───── Passage shown

120 adult breeders. Read that again. There's more of those critters around a dead whale in any given place in Alaska than there are in all of Norway. That's astoundingly grim.
Dr. Eide reported multiple, non-exclusive hypothesis for what's driving the low population numbers, which included habitat fragmentation, competition with red foxes, the expatriation of large predators (thereby allowing the release of mesopredators like the red fox), climate change, and food availability. Many of these hypothesis are actually mutually supporting, especially as human induced changes that tend to disfavour the arctic fox seem to always favour the red fox. Recently, she reported, the last populations in southern Norway were extirpated entirely.
She went over their conservation methods, which include a predator control program being extended to red foxes (via bounties, and government run hunts), captive breeding, reintroduction, and den-site supplementation. In all due deference to the people at the Norwegian Institute for Nature Research, the program as stated seems on unsteady ground.
- Direct supplementation is intensive, and requires a continuous investment for marginal returns.
- The captive breeding program, as she stated it was run, is going to over-represent a few genotypes, and lead to the genetic skew of the remaining population. It doesn't seem to equalize reproductive output of individuals.
- The intensive predator control on red foxes does nothing to address the problems that have caused the red fox to become so prevalent.
The arctic fox in Norway might be well and truly sunk, as sad as that might be. There's one glimmer of hope, and that comes from a quip she made that the long-term viability would increase if the gulf-stream shut down, plunging Norway into a frigid cold.
Betting with Global Warming. Depressing, but maybe not a bad idea at this point.

──────────
───── Raw data

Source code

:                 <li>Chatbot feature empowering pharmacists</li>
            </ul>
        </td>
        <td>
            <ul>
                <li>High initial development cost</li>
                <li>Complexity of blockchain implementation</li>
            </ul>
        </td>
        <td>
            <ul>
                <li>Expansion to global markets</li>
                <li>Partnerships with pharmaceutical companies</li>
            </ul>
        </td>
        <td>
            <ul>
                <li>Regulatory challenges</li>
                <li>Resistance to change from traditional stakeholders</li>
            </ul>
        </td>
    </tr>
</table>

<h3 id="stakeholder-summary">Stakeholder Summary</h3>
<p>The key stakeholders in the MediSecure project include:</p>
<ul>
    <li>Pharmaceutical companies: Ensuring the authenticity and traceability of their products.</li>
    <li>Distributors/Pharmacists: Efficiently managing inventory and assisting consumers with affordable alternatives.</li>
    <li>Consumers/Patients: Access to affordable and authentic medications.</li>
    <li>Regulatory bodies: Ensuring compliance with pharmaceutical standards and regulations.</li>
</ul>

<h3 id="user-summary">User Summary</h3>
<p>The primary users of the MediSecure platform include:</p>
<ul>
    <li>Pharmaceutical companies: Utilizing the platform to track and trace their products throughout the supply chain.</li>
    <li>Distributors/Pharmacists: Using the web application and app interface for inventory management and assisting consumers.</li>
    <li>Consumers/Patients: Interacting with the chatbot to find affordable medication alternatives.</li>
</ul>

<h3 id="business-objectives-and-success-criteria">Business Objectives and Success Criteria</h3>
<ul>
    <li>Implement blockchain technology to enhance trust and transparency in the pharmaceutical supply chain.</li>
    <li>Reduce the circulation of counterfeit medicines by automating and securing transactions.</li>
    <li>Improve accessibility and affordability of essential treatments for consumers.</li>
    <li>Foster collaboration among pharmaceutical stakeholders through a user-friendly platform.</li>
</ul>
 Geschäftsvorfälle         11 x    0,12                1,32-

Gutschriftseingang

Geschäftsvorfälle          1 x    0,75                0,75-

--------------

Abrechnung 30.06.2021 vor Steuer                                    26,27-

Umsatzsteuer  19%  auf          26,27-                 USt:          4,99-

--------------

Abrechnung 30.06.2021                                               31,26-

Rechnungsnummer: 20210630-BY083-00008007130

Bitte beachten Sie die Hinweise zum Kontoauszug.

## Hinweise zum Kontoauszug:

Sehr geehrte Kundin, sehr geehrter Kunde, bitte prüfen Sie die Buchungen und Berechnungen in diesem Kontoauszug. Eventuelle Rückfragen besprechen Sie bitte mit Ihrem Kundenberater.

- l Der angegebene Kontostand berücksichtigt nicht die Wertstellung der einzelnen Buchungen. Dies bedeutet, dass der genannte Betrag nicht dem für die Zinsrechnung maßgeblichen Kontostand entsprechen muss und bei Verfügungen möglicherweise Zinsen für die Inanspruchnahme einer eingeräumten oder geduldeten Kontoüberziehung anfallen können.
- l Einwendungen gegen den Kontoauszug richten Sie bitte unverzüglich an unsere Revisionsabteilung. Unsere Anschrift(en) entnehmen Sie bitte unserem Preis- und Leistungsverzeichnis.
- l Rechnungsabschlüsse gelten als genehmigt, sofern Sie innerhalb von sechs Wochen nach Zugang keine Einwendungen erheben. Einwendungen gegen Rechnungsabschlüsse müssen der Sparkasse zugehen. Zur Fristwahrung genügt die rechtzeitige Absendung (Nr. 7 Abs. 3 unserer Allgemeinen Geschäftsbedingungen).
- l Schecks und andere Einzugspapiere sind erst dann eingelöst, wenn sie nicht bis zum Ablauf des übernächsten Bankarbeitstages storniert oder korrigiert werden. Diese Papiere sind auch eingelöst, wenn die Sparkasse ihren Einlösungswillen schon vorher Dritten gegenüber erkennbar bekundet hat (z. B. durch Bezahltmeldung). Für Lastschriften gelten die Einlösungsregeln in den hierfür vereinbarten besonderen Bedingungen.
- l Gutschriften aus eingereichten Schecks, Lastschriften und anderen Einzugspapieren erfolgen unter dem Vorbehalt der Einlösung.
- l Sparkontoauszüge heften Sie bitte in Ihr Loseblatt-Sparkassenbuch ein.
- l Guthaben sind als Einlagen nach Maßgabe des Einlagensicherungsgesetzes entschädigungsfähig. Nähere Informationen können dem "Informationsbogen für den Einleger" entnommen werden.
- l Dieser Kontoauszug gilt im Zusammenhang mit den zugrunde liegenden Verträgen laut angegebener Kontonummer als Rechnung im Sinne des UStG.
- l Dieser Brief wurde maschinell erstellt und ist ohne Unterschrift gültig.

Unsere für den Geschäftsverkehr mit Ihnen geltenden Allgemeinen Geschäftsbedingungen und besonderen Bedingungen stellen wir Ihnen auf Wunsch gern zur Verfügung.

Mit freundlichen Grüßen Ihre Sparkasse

──────────

List each hypothesis that Dr. Eide reported for the low arctic fox numbers in the passage on Norway's arctic foxes.

* [Answer to this task]
- Habitat fragmentation
- Competition with red foxes
- The expatriation of large predators, which allows the release of mesopredators like the red fox
- Climate change
- Food availability